Olabildiğimce bu köşede günlük politikalardan ve siyasetten uzak kalmaya çabalıyorum. Yaşanan olayları, çekilen acıları, bağıra bağıra gelmekte bulunan tehlikeleri görünce, elemlere düşmekten ve iyi mi ediyorum, kötü mü ediyorum, diye düşünmekten kendimi alamıyorum. İşte Suriye Cehenneminin ateşleri göz göre göre yıllarca zulüm altında olan, hep ezilen Suriye'deki Türkmen kardeşlerimizi kuşatmakta.  O kardeşlerimiz ki bu güne kadar hep kayıplarda, hep ağıtlarda oldular. Ama seslerini kimselere duyuramadılar. 
Onların seslerini günümüzde duyuranlardan biri Sadun Köprülü, yazılarını benimle de paylaşır. Okurum, yararlanırım, üzülürüm, ama elimden bir şey gelmez. 
Suriye'de Türkmenler o kadar çok bizden ki... Bugün bu kardeşlerimizin o kadar bizden olduğunu, birkaç satır başı açmakla yetineceğim: 
Suriye'deki Türkmenlerin daha 7. ve 8. yüzyıldan beri Fırat ve Dicle boylarına indikleri, ayrıca, Mezopotamya'dan ve Anadolu'dan Suriye'ye göçtükleri biliniyor.

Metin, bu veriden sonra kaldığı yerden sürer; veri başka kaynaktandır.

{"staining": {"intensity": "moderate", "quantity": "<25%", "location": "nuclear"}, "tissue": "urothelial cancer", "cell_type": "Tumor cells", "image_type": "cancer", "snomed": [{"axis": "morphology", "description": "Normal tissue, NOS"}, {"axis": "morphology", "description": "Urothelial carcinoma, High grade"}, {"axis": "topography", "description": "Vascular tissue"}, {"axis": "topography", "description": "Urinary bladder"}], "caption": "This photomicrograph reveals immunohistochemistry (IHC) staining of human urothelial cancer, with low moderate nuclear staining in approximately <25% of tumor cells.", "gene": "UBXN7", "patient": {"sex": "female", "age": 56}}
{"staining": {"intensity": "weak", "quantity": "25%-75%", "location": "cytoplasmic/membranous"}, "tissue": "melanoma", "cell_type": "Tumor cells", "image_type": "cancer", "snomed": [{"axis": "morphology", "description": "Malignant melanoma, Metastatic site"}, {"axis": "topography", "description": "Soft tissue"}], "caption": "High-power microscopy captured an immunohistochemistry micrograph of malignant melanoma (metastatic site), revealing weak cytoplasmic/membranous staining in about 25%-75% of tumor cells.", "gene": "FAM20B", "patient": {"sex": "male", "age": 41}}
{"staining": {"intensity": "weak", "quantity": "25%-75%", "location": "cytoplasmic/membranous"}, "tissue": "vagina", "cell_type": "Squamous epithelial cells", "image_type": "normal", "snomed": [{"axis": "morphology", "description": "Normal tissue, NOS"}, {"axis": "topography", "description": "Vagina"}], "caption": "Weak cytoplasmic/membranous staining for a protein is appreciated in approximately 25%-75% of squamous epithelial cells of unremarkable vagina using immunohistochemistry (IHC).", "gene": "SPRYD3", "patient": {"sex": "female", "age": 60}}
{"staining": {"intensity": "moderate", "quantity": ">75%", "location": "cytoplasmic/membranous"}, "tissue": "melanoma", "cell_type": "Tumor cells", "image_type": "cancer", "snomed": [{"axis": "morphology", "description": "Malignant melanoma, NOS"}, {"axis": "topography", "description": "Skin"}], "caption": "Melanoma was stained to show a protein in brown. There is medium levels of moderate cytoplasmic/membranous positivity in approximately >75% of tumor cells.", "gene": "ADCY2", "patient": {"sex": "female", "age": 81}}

Özellikle Oğuz boyu Türklerinin Suriye'ye gelişleri 11. yüzyılda Selçukluların Gaznelilerle yaptığı Dandanakan savaşı ile başlamış ve 19. Yüzyıla kadar sürmüş. 
Halep başta olmak üzere Lazkiye, Trablus Şam ve Asi Irmağı vadisi boyunca Hama, Humus ve Şam bölgelerinde Türkler yerleşmiş ve yaşamış. 
Kayseri ve Sivas'ta yaşayan Türkmenler ise, Memluk Sultanı Baybars döneminde Suriye bölgesine Şam'a yerleşmişler. O Türkler, İlhanlı hükümeti Ebu Said Bahadır Han öldükten sonra 1337'de Elbistan civarında Dulkadiroğluları beyliğini kurmuşlardı. Yavuz Sultan Selim, 1516 yılında Mercidabık'ta Memlukluları sürerek, Suriye topraklarını Osmanlılara katmıştı. 
Türkler Suriye, Halep eyaletinde, Türk yönetimi altında olduğu sırada kültürel, ekonomik, sosyal bakımından kalkarak ve en iyi huzurlu dönemlerini yaşamışlardı. Osmanlı döneminde Gaziantep, Şanlıurfa, Hatay gibi Türk nüfus bölgeler idari olarak Halep eyaletine bağlıydı. Günümüzde de Halep Türk mimari ve sanat eserleriyle dolu. Türk şehri olarak, sokaklarında insanlar Türkçe konuşuyor. 1906 yılı Halep Vilayeti salnamesinde şehrin nüfusu 116.248 olarak kaydediliyor ve 80.113'nün Müslüman Türk olarak gösterilmiş. 
Uzun sözün kısası, sözü bugünkü baskı altındaki Suriyeli Türklere getireyim. Türkiye'ye gitmek isteyen Suriye Türklerine pasaport verilmiyor. Gizili gelenler Suriye vatandaşlığından çıkartılıp, malları, evleri, iş yerleri ellerinden alınıyor. 
 Suriye Türklerinin yoğun olarak yaşadıkları yerlerde Türkçe eğitim yapan bir ilkokul bile yok. Suriye rejiminin baskısını daha çok günümüzde artmakta... Yoğun bir katliam korkusuyla yaşıyorlar.  
Suriye'de hiç bir hakları olmayan Türkmenlerin yüzlerce köyü var. Örneğin, Lazkiye merkezi ve yakında 265 Türk köyü bulunuyor. 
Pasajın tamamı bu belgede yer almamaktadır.